30) This decision was in line with section 35 of the Act which stipulates that one of the disciplinary measures that may be undertaken against a child is expulsion, as long as that expulsion is undertaken in a manner that does not violate the rights of the child. It appears to us that the County Education Board had this in mind when it asked the 3rd respondent to reconsider its position and conditionally re-admit P at an appropriate time. The expulsion of a student is not of itself a bar to the student’s right to basic education. In the instant appeal, it is apparent that P was admitted to a different learning institution. This much was confirmed by the County Education Board when determining the question of settling P. From the 1st respondent’s account which was not denied by the appellant, it was the appellant’s choice not to attend the meeting that had been called by the 2nd respondent where P’s conditional re-admission was to be discussed. We find that in the circumstances of this case, the appellant cannot now claim P’s right of access to basic education was interfered with.

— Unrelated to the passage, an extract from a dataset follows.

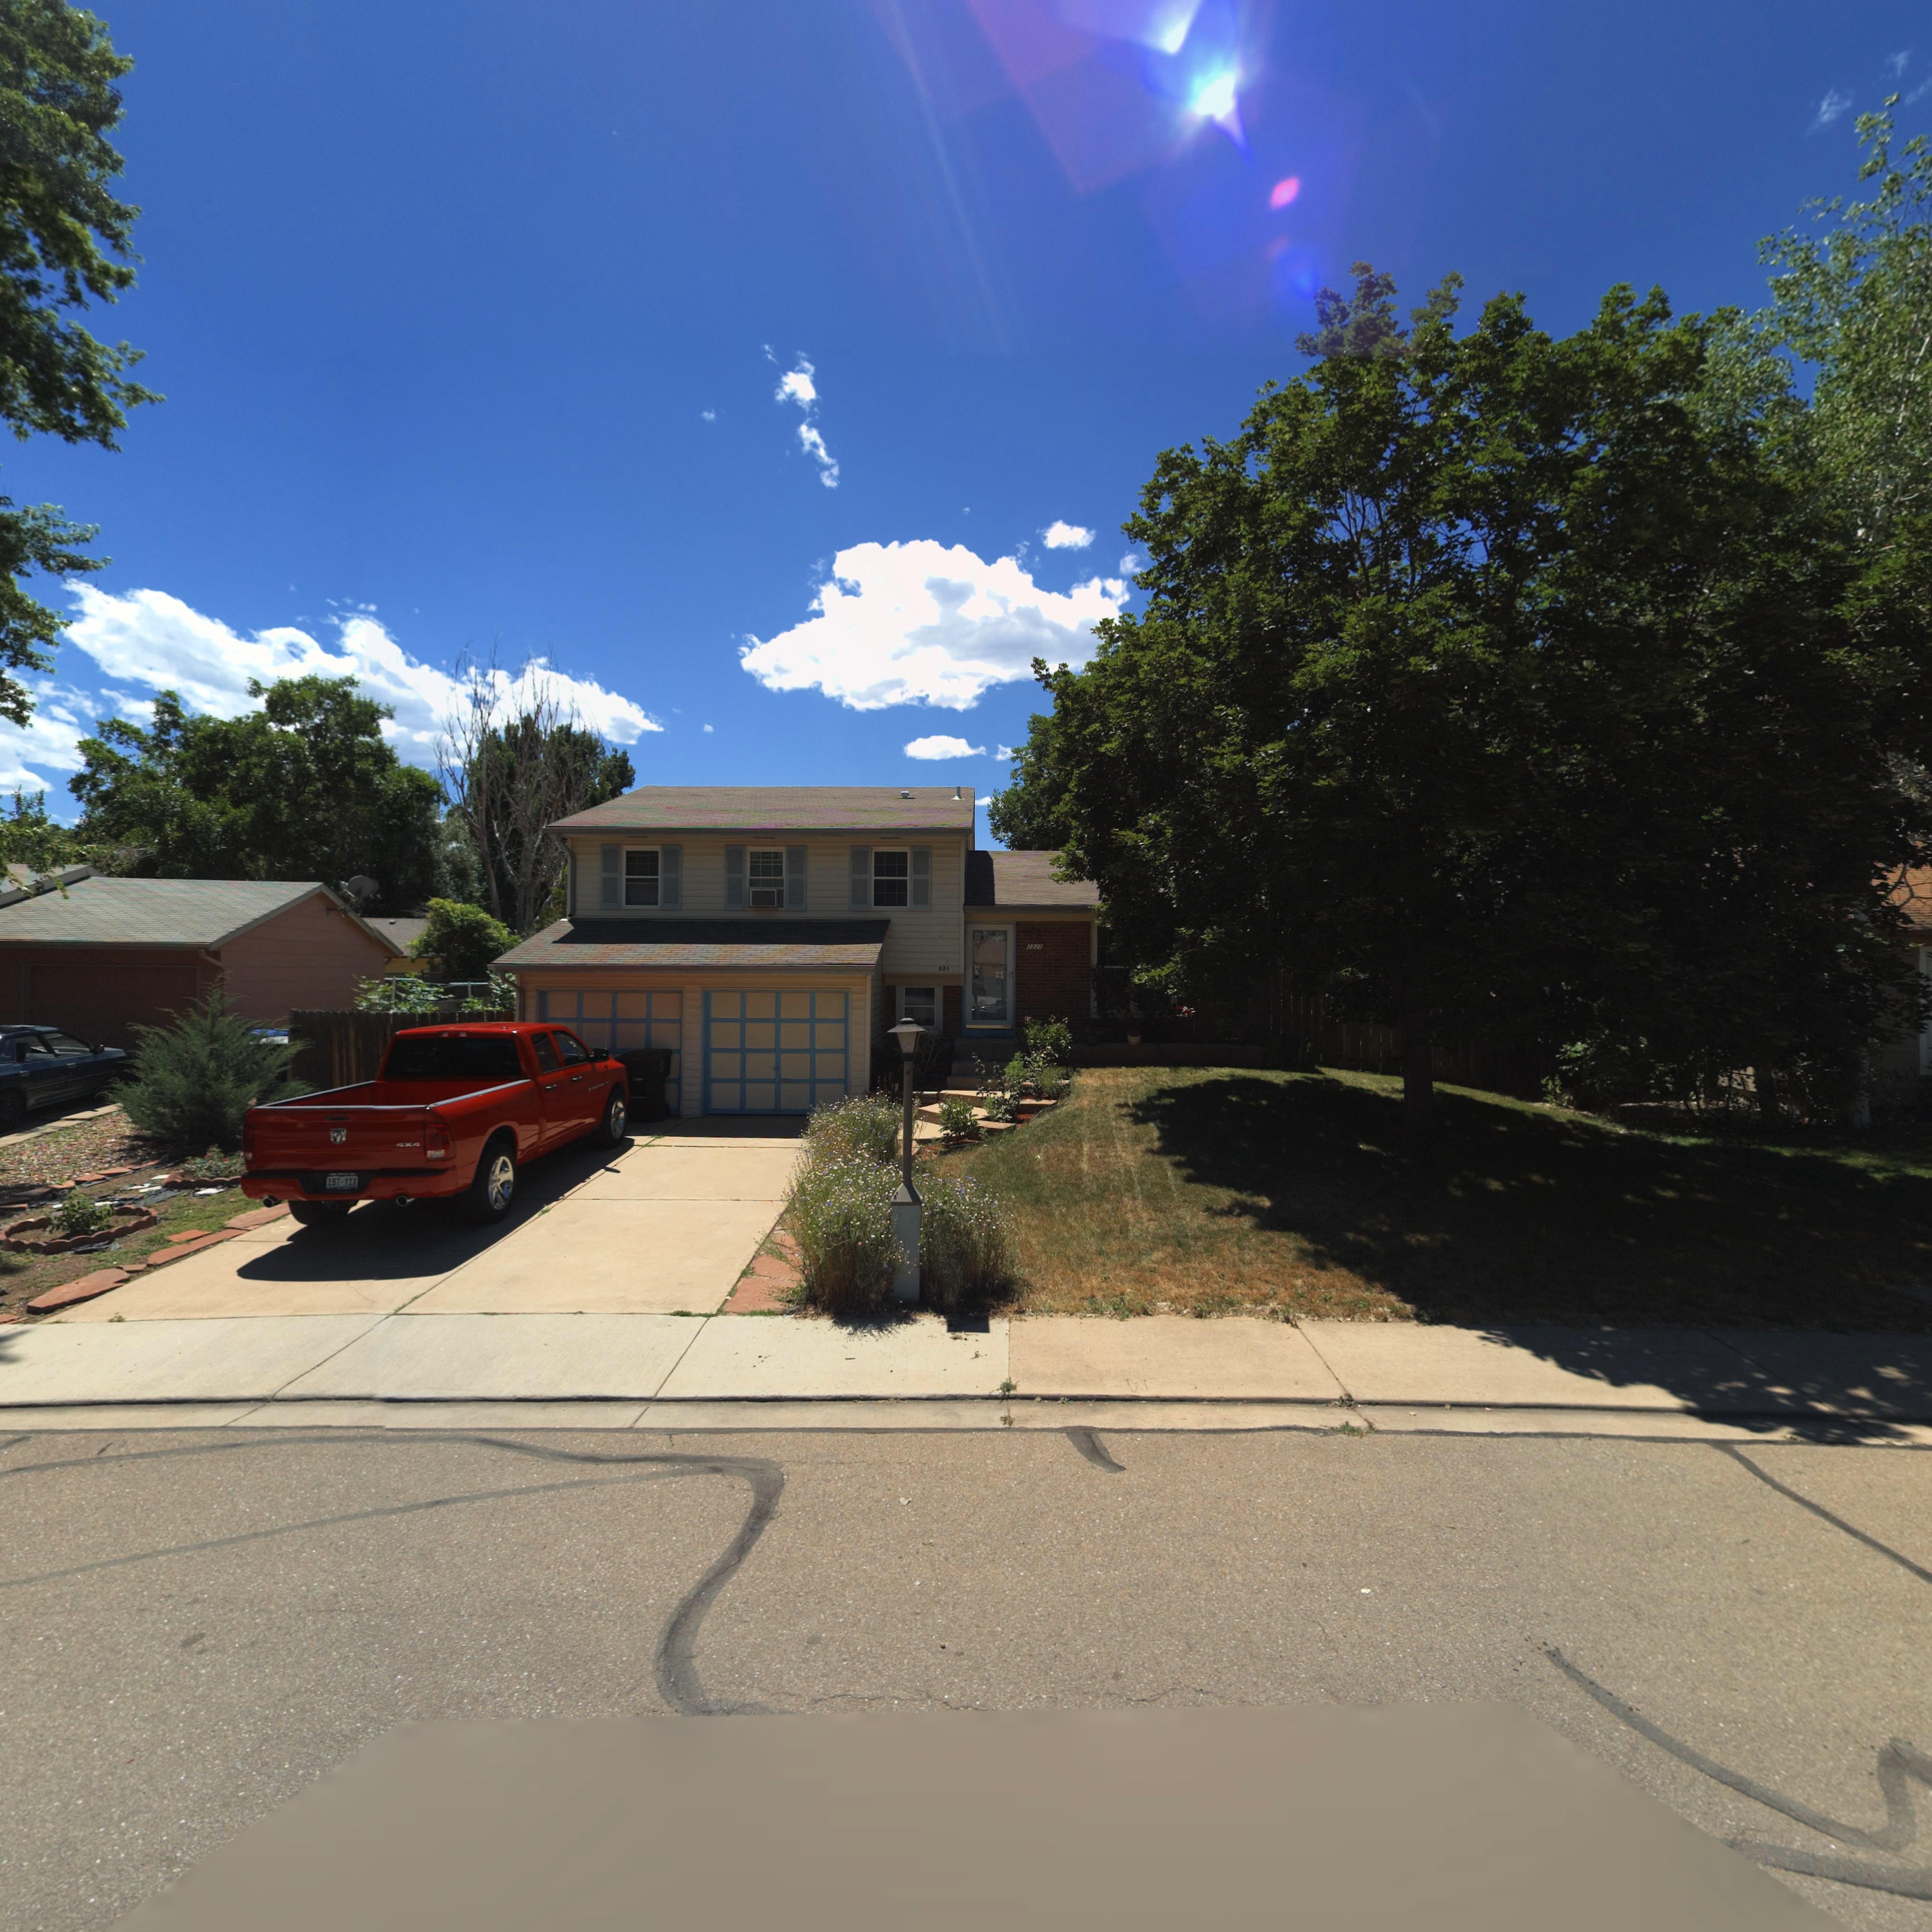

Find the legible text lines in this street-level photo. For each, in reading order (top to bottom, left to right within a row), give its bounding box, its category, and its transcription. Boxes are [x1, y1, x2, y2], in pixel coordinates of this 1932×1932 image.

31) In the end, on my re-evaluation of the evidence, I find that the appellant’s petition lacked merit and was properly dismissed. Accordingly, I find no merit in this appeal and would dismiss it with an order that each party bears his/its own costs. It is so ordered.
Dated and delivered at Kisumu this 30th day of December, 2019
JUDGE OF APPEAL
I certify that this is a true copy of the original.
JUDGMENT OF H. OKWENGU, JA.
I have read the draft Judgment of my sister Mohammed, JA. The facts relating to this appeal are well captured in the Judgment. I fully concur with the reasoning of my sister Judge. The Learned Judge of the High Court properly considered the issues and came to the correct decision. In the circumstances, the orders of the Court shall be as proposed by Mohammed, JA.
This Judgment has been delivered in accordance with Rule 32(3) of the Court of Appeal Rules Githinji, JA having ceased to hold office by virtue of retirement from service.
Dated and delivered at Kisumu this 30th day of December, 2019.
JUDGE OF APPEAL
I certify that this is a true copy of the original.